## Start

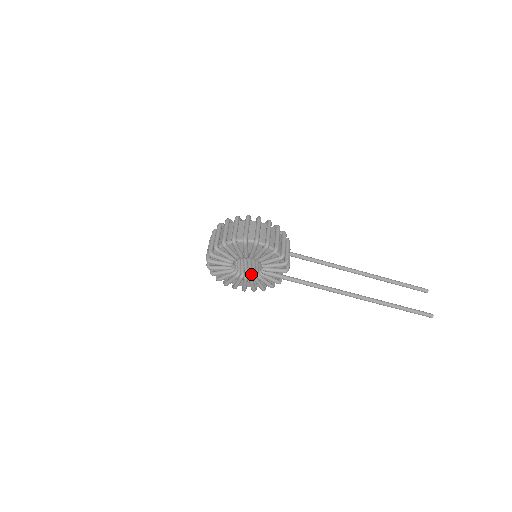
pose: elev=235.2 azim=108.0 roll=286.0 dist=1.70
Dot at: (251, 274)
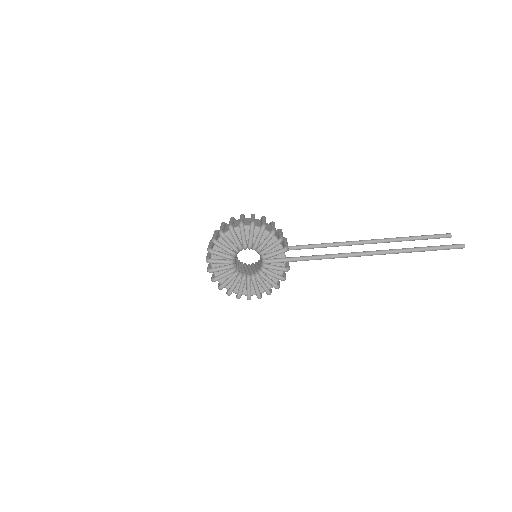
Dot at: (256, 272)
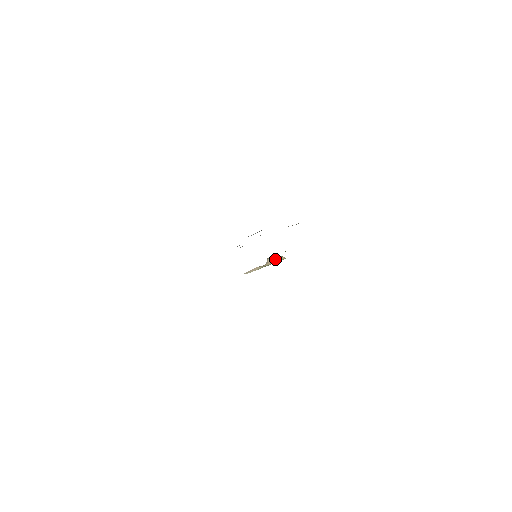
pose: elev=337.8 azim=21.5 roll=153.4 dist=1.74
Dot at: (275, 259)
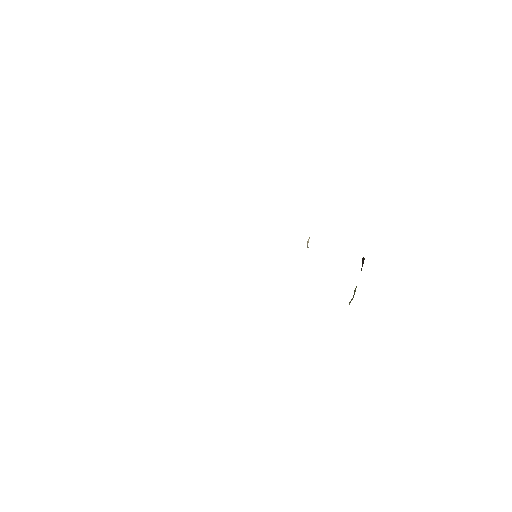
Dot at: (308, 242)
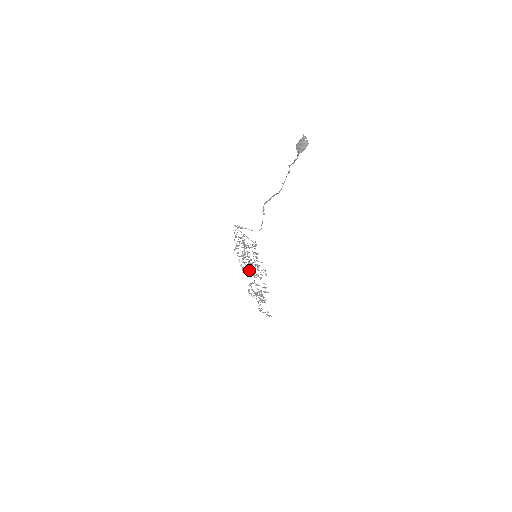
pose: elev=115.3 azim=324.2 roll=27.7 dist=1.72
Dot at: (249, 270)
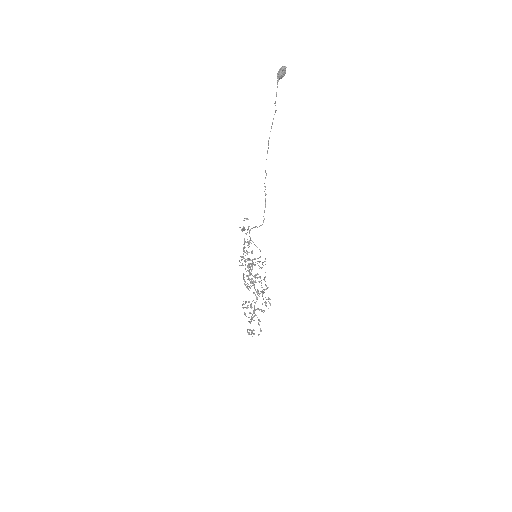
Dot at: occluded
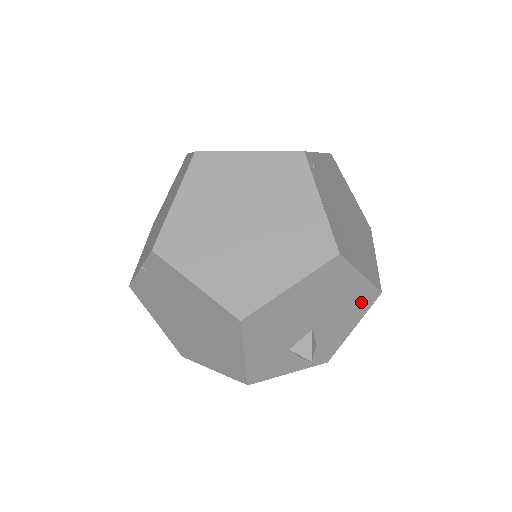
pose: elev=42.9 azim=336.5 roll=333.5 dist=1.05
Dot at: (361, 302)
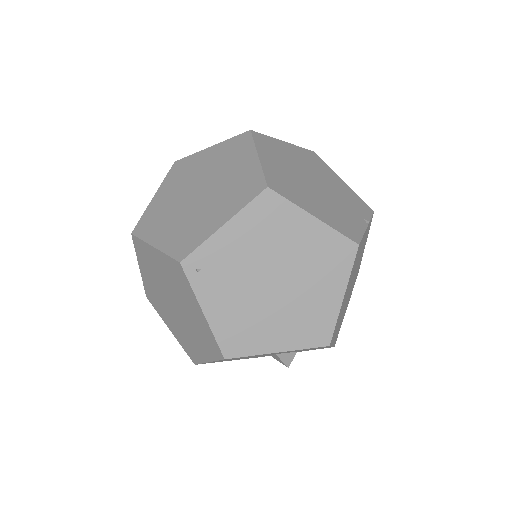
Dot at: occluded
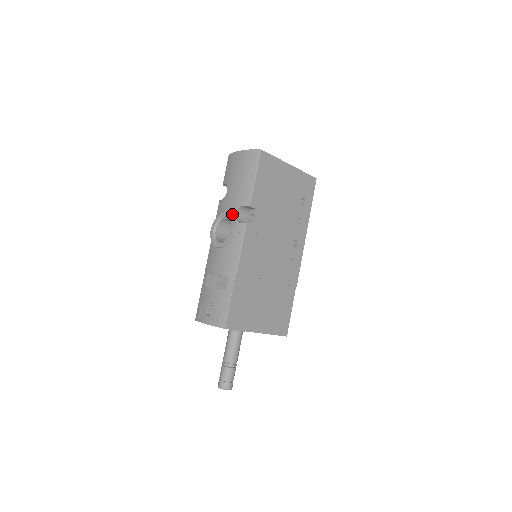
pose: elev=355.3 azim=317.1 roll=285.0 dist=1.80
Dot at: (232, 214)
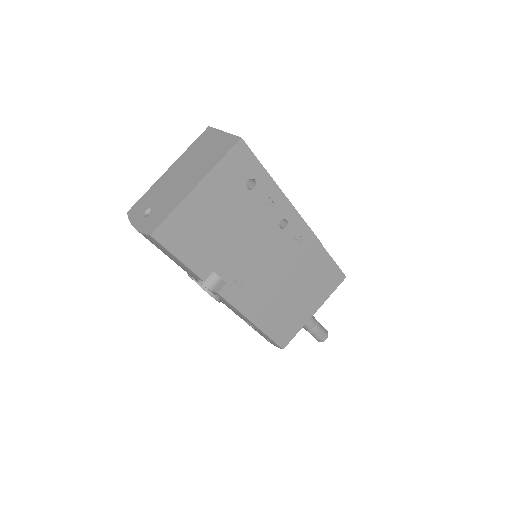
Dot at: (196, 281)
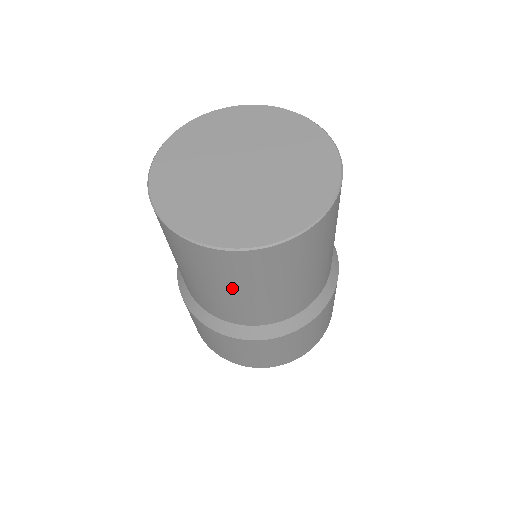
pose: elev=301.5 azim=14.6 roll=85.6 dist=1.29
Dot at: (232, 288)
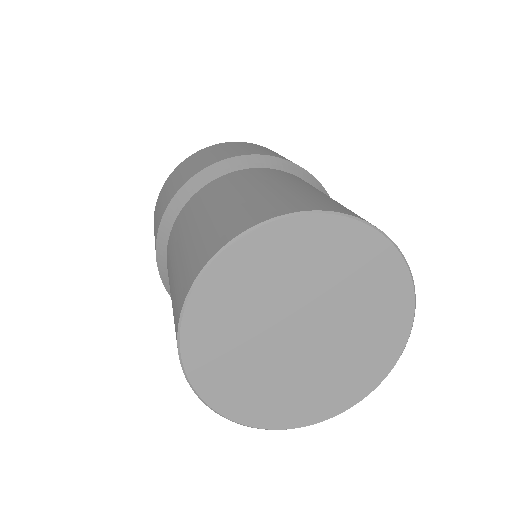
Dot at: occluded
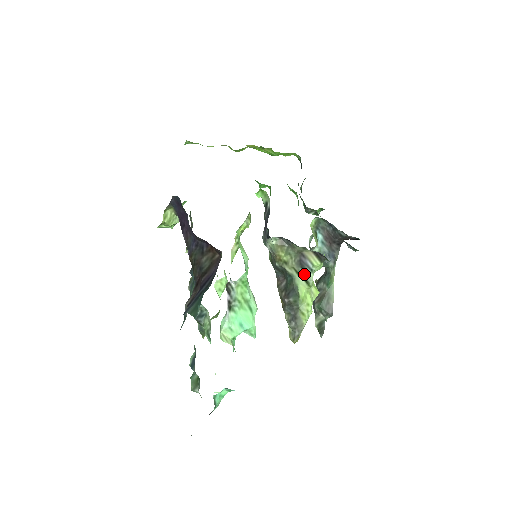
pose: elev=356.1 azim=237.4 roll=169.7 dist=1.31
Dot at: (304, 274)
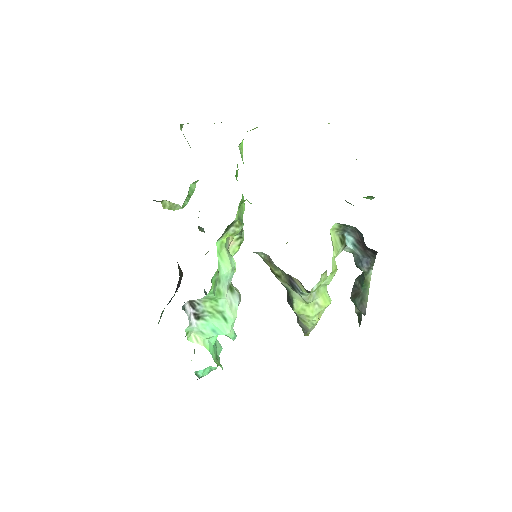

## End

→ GIVEN INSTRUCTION:
Return every line of text from all the entries above, verbatim and in order, omitting the pictures.

→ EXPECTED ANSWER:
pose: elev=235.2 azim=108.0 roll=286.0 dist=1.70
Dot at: (251, 274)
Dot at: (256, 272)
pose: elev=337.8 azim=21.5 roll=153.4 dist=1.74
Dot at: (275, 259)
Dot at: (308, 242)
pose: elev=115.3 azim=324.2 roll=27.7 dist=1.72
Dot at: (249, 270)
Dot at: occluded
pose: elev=42.9 azim=336.5 roll=333.5 dist=1.05
Dot at: (361, 302)
Dot at: occluded
pose: elev=355.3 azim=317.1 roll=285.0 dist=1.80
Dot at: (232, 214)
Dot at: (196, 281)
pose: elev=301.5 azim=14.6 roll=85.6 dist=1.29
Dot at: (232, 288)
Dot at: occluded
pose: elev=356.1 azim=237.4 roll=169.7 dist=1.31
Dot at: (304, 274)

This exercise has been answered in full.